L, who asked that we not use her full name for her safety, is a Surabaya resident who goes to college in Malang. For practical reasons, she braved the three-hour ride to bring her motorcycle to her new home.
After three years of living in Malang, L knows full well not to take out her vehicle — which sports Surabaya license plates — anytime her hometown soccer team Persebaya takes on Malang’s Arema. She knows that doing so could make her a target for soccer hooligans, especially after an Arema defeat.
Headlines about spectator violence have marred the reputation of the beautiful game in soccer-obsessed Indonesia. They are also why many of us — ourselves included — initially cast most of the blame for the Kanjuruhan tragedy on hooligans.
For a long time, it had been easy to blame Indonesian soccer’s shortcomings — particularly on the fandom front — on hooliganism.
Not after Oct. 1, it seems.
More footage has emerged from the stadium in the days since the tragedy, showing instances of excessive brutality from police officers and military personnel to quell what looked like a manageable case of pitch invasion. Despite the pleas of spectators who did not participate in the riots, we can see videos of police officers firing tear gas into the stands, where children were present.
By the latest count, of the 131 people who died in the tragedy, 33 children were children — the youngest being a 4-year-old.
The blame game has quickly shifted from hooligans to law enforcers and soccer officials. Simply put, it’s hard to imagine that the Kanjuruhan death toll would be so high if police had refrained from firing tear gas, which triggered the deadly stampede, and if spectators had not been forced to squeeze out of the only two narrow exits that were open at the time.
That’s why heads are beginning to roll among the police force, with 10 commanders, including Malang’s police chief, having already been removed from their posts. Meanwhile, the National Police’s Internal Affairs Division continues to probe dozens of officers over the firing of tear gas in the stadium.
It seems failures related to security management, and not hooliganism, is the main factor holding back a restart of top-level domestic soccer in Indonesia.
A matter of admin and death
The game’s international governing body, FIFA, banned Indonesia from world soccer for a year in 2015 over the relatively trivial administrative matter of the government’s interference with the PSSI (Indonesian Football Association).

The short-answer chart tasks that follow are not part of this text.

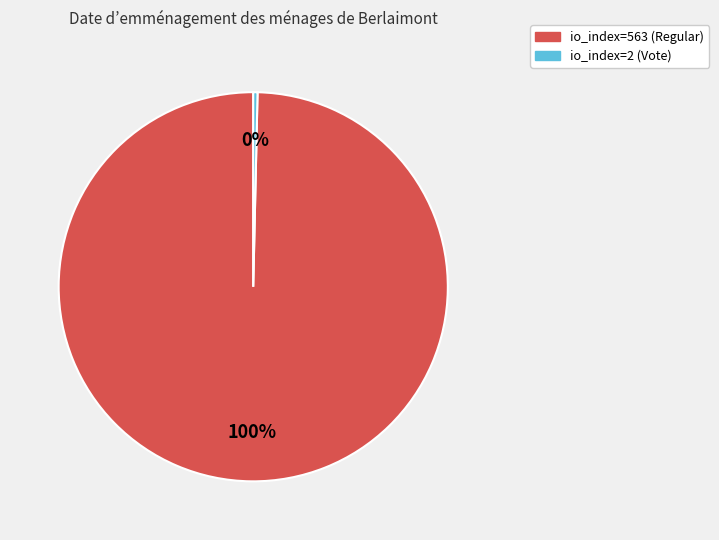

Which category has the smallest portion of the pie?

io_index=2 (Vote)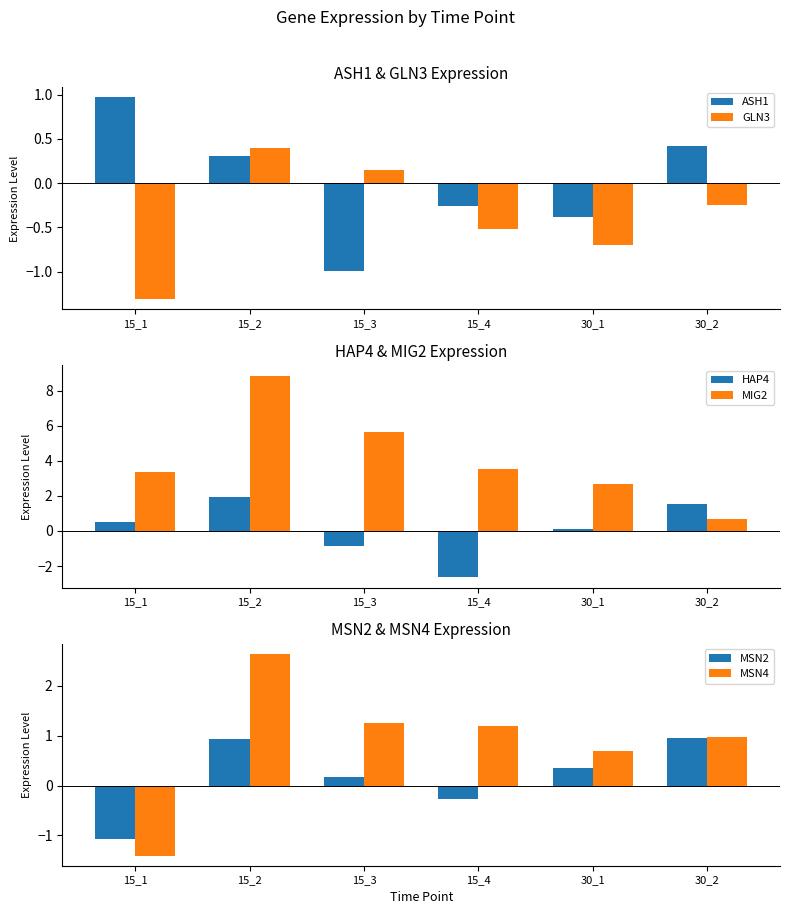

What is the total value across all series at 15_3?

5.3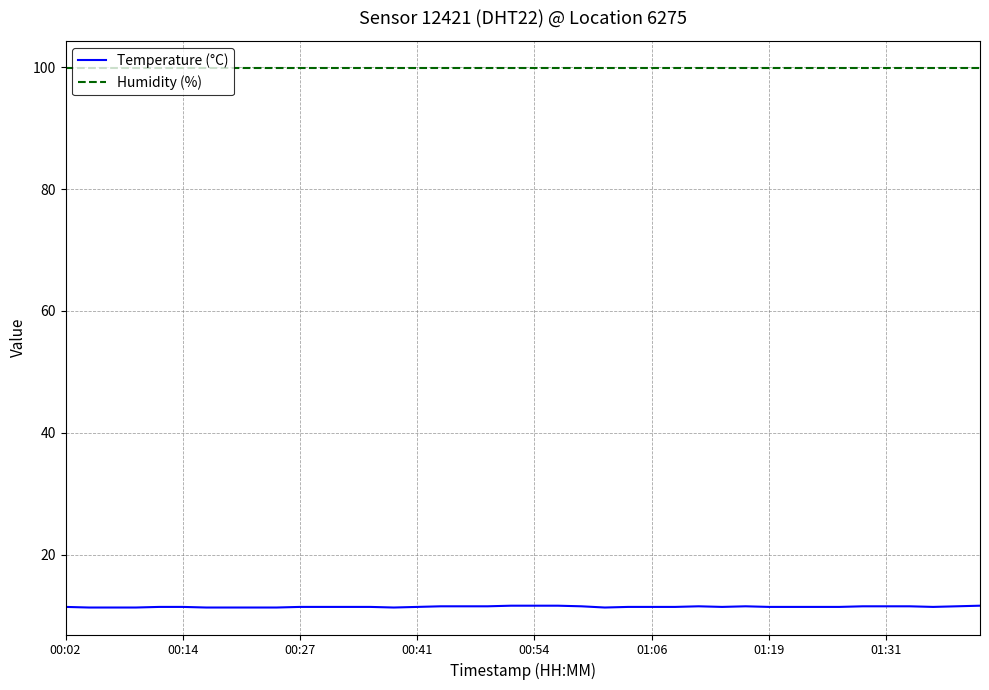

What is the smallest value displayed?

11.3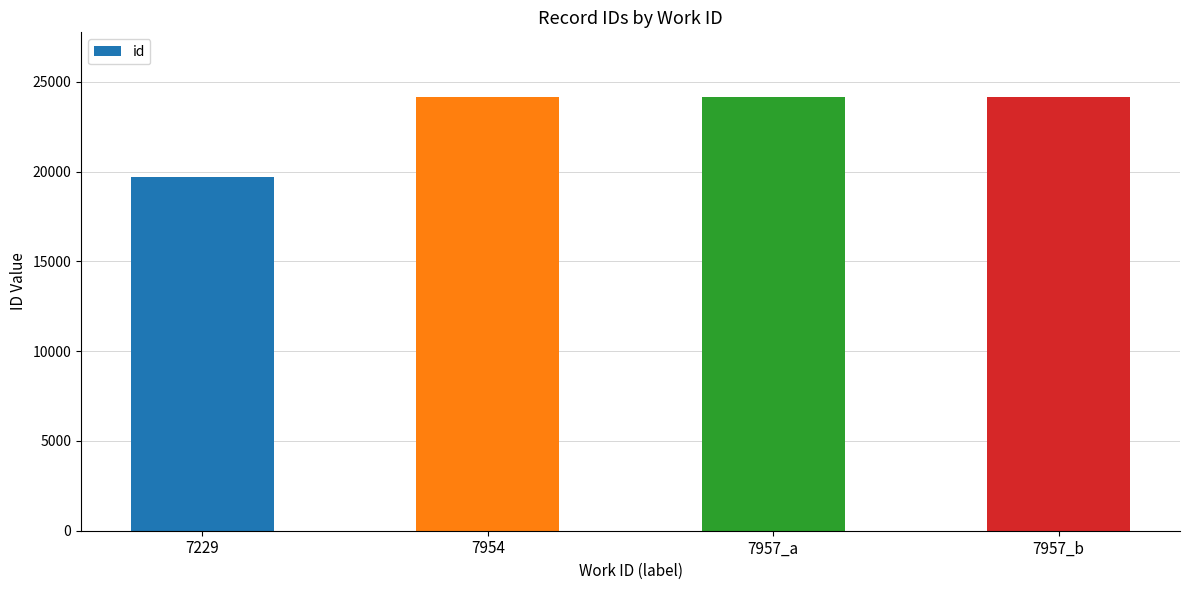

Which category has the lowest value across all series?

7229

FIFA has yet to impose any sanctions on Indonesia in the wake of Kanjuruhan despite the scores of lives lost.
The government would be right to worry about any more bans, given that Indonesia is hosting the FIFA U-20 World Cup in May 2023. Sports Minister Zainudin Amali’s woefully ill-timed statement expressing his concern that the tragedy could jeopardize Indonesia’s hosting of the tournament speaks volumes of the government’s priorities.
Yet once the government sets its sights on a task, it has shown itself to be capable of commendable work.
Take the 2018 Asian Games. With the eyes of the continent firmly on Indonesia, the government pulled out all the stops to deliver an all but flawless major sporting event. Where there’s a will, there’s certainly a way.
It’s hard to imagine the U-20 World Cup would be any different. We will likely once again see venues revamped for the tournament, with ample security measures in place to ensure fun for the whole family at matches.
One can safely bet that, after the recent tragedy, security forces won’t employ a heavy-handed approach on spectators, many of whom will be of a completely different profile to the predominantly working-class who attend domestic league soccer matches. There certainly won’t be any tear gas used at the stadiums, at least, since it is banned by FIFA under its matchday safety and security regulations.
Unless FIFA says otherwise, the U-20 World Cup may kick off as scheduled and it may even end up being a fantastic showcase for the rising stars of world soccer.
Meanwhile, the domestic soccer league has been suspended indefinitely, at the explicit order of President Joko Widodo, while the official investigation into Kanjuruhan continues. When the league resumes — and it will, in all likelihood, due to its immense popularity — security personnel must value the lives of its spectators as highly as they did for those who attended the 2018 Asian Games and those who will attend the upcoming U-20 World Cup.
Respect is a key component of the beautiful game, and it must be given to and earned by everyone involved. Only then can Indonesian soccer rise from obscurity to a level that matches the people’s obsession with the sport.
After Kanjuruhan, Indonesian soccer is well into injury time, but the final whistle has not yet blown on it being able to make a dignified comeback.